All of the theory is hidden inside, outside it looks like just `fold`/`reduce`. If you don’t know what it does, it still gives expected results.

Furthmore, it can be benefecial even if you don’t copmletely understand it. For example, advice could be given to “use this one to add up large lists of `float`” and it would benefit them.

The zero parameter is weird. Should it be nil instead?

I am unsure. My assumption was that introducing `nil` in the intermediate computation adds a lot of boxing/unboxing.

I am not attached to the name and happy to hear recommendations.

Can we make the 32/64 parameter less arbitary?

Of course `2^64` is the max of a 64 bit integer. Arrays of more than `2^64` elements are probably already disallowed. That’s assuming every element is a byte, so `2^32` seems like a reasonable upper bound assumption for the size of a sequence.

It could be a parameter, although this seems like a messy detail to expose.

## References

I learned about this techinque from Alex Stepanov, the author of C++ STL. It is described in the book “Elements of Programming” chapter 11.2.

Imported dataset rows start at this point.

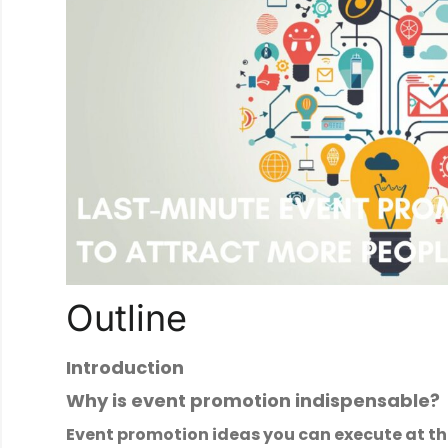
Outline
Introduction
Why is event promotion indispensable?
Event promotion ideas you can execute at t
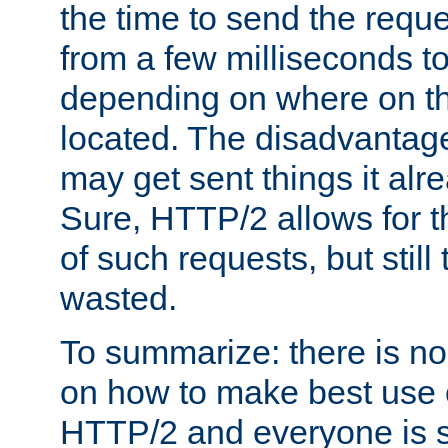
the time to send the req
from a few milliseconds to
depending on where on th
located. The disadvantage 
may get sent things it alr
Sure, HTTP/2 allows for t
of such requests, but still
wasted.
To summarize: there is no
on how to make best use of
HTTP/2 and everyone is st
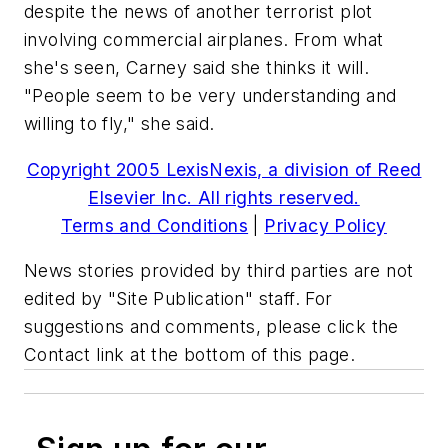
despite the news of another terrorist plot
involving commercial airplanes. From what
she's seen, Carney said she thinks it will.
"People seem to be very understanding and
willing to fly," she said.
Copyright 2005 LexisNexis, a division of Reed
Elsevier Inc. All rights reserved.
Terms and Conditions
|
Privacy Policy
News stories provided by third parties are not
edited by "Site Publication" staff. For
suggestions and comments, please click the
Contact link at the bottom of this page.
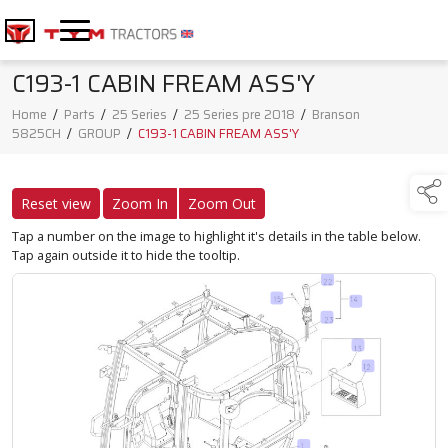
C193-1 CABIN FREAM ASS'Y
Home
/
Parts
/
25 Series
/
25 Series pre 2018
/
Branson
5825CH
/
GROUP
/
C193-1 CABIN FREAM ASS'Y
Reset view
Zoom In
Zoom Out
Tap a number on the image to highlight it's details in the table below.
Tap again outside it to hide the tooltip.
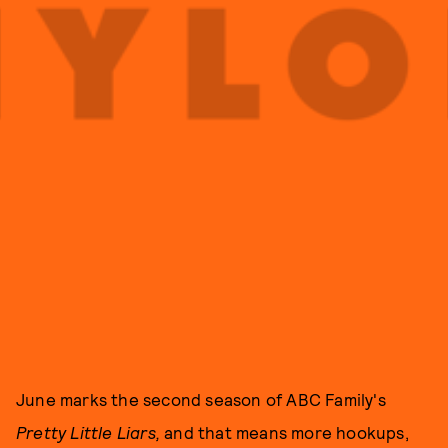
June marks the second season of ABC Family's
Pretty Little Liars,
and that means more hookups,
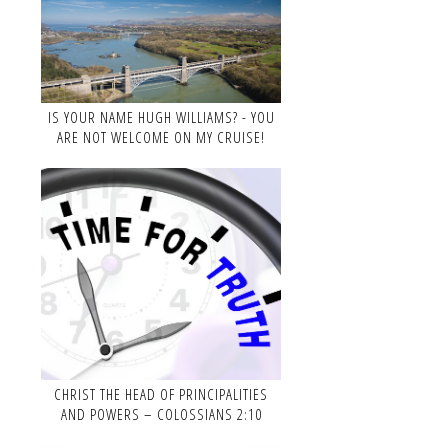
IS YOUR NAME HUGH WILLIAMS? - YOU
ARE NOT WELCOME ON MY CRUISE!
CHRIST THE HEAD OF PRINCIPALITIES
AND POWERS – COLOSSIANS 2:10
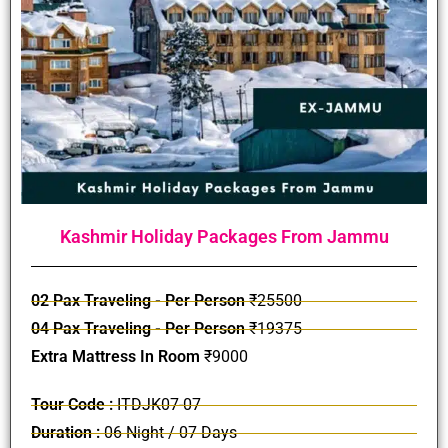
Kashmir Holiday Packages From Jammu
02 Pax Traveling - Per Person
₹25500
04 Pax Traveling - Per Person
₹19375
Extra Mattress In Room
₹9000
Tour Code :
ITDJK07-07
Duration :
06 Night / 07 Days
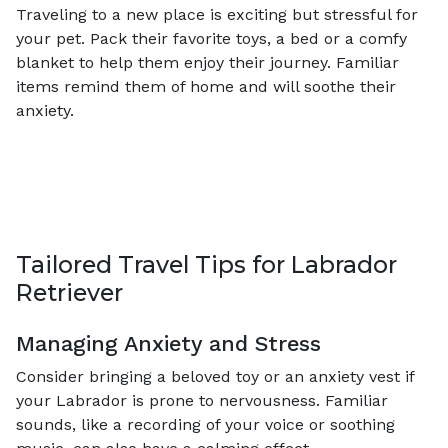
Traveling to a new place is exciting but stressful for
your pet. Pack their favorite toys, a bed or a comfy
blanket to help them enjoy their journey. Familiar
items remind them of home and will soothe their
anxiety.
Tailored Travel Tips for Labrador
Retriever
Managing Anxiety and Stress
Consider bringing a beloved toy or an anxiety vest if
your Labrador is prone to nervousness. Familiar
sounds, like a recording of your voice or soothing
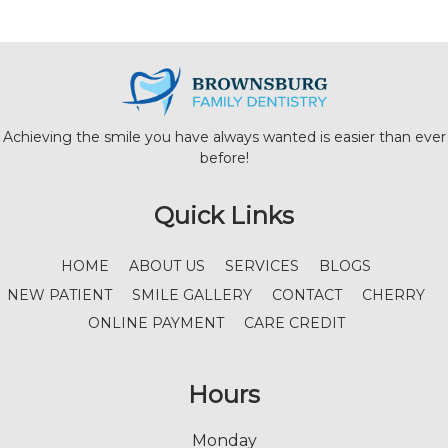
Achieving the smile you have always wanted is easier than ever
before!
Quick Links
HOME
ABOUT US
SERVICES
BLOGS
NEW PATIENT
SMILE GALLERY
CONTACT
CHERRY
ONLINE PAYMENT
CARE CREDIT
Hours
Monday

There is a related concept in C++. std::accumlate does a normal left fold, std::reduce is allowed to associate its arguments in any order it prefers. It additionally requires the operation is commutative, which I do not think is necessary for this. It appears `std::reduce` is primarily to facilitate parallel computation, but it demonstrates two similar operations whose results only differ on their association order.